Después vino lo que ya todos sabemos: el COVID-19, la pandemia, la cuarentena, el distanciamiento social. “¿Querías disfrutar de tu casa? ¡Tomá!”. Y es así como, en el encierro, desempolvé mi cámara con su enorme zoom y me volví la chismosa del barrio. Miré desde el balcón a mis vecinos disfrutar el fin del verano, pasar el otoño entero en casa y cerrar las persianas con la llegada del invierno. Desde usar la pelopincho hasta guardarla en su caja y llegar a olvidarla por completo.
 
Aprendí cosas. Como que los porteños siempre buscan el sol y harán lo que sea necesario para robarle aunque sea un rayito al día. O que el asado del fin de semana no se negocia, igual que el matecito a la tarde.
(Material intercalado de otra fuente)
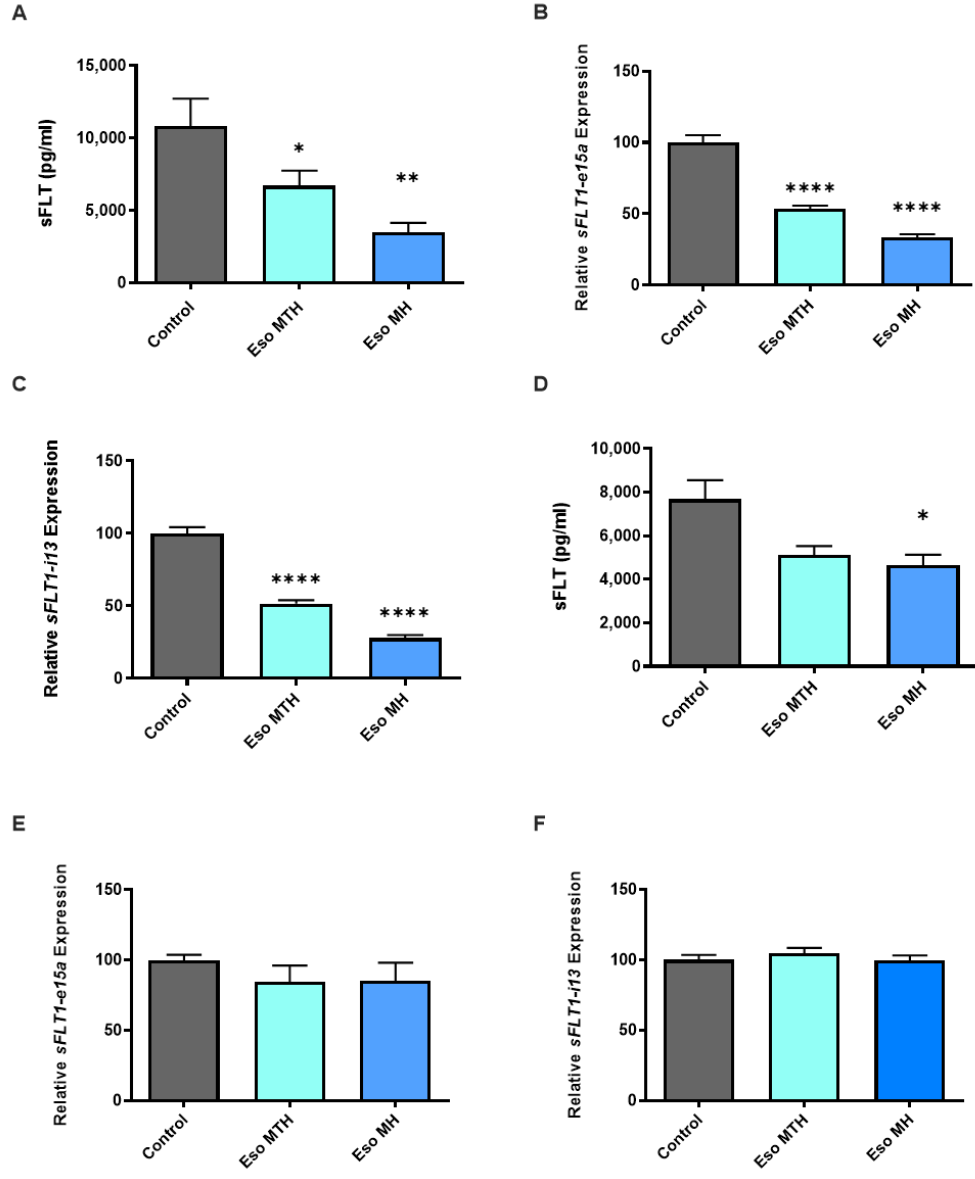
Figure 1. Esomeprazole reduced expression and secretion of the antiangiogenic factor, soluble fms-like tyrosine kinase-1 (sFLT-1) in cultured human placental cells. Esomeprazole magnesium hydrate (Eso MH) and esomeprazole magnesium trihydrate (Eso MTH) reduced secretion of sFLT-1 by primary cytotrophoblast cells ( A ). Both Eso MTH and Eso MH reduced primary cytotrophoblast mRNA expression of the sFLT-1 variants, sFLT1-e15a ( B ), and sFLT1-i13 ( C ). Secretion of sFLT-1 from HUVECs was reduced by treatment with esomeprazole MH only ( D ). There was no alteration in the relative mRNA expression of sFLT1-e15a ( E ) and sFLT1-i13 ( F ) in HUVECs, following treatment with either Eso MH or Eso MTH. Eso MH and Eso MTH were added at 100 µ mol/L concentrations. Data expressed as mean ± SEM ( n = 3). The statistical significance is indicated as follows: * p < 0.05, ** p < 0.01, **** p <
Entendí el colgar y descolgar la ropa como ritual, el barrer como meditación, el tejer como terapia, el leer como escape, el ejercitarse como distensión, el bailar como liberación y el hacer música como un nuevo reto. Y todo lo que vi en mis vecinos, lo encontré en mí también.
 
Así que de cierto modo, considero esta serie como una compilación de autorretratos interpretados por ellos. Mientras sacaba estas fotos la estabilidad se diluía al compás del coronavirus. Al principio, cuando empezaba a considerar la posibilidad de volver a México, me decía a mí misma que no podía ser que después de tanto trabajo que me costó llegar a este momento, se fuera todo tan de repente. Pero al poco tiempo entendí que si las crisis, las chinches y todo el caos que vino antes tuvo que pasar para que yo pudiera atravesar una epidemia a nivel mundial encerrada en un departamento hermoso, conmigo misma y en paz, entonces me doy por bien servida.
 
Me voy de Buenos Aires agradecida por el barrio en el que me tocó vivir y este es mi regalo de despedida. Y si a alguno le parezco una metiche, depravada, violadora de la intimidad ajena, ya no sabrá dónde encontrarme. Me fui.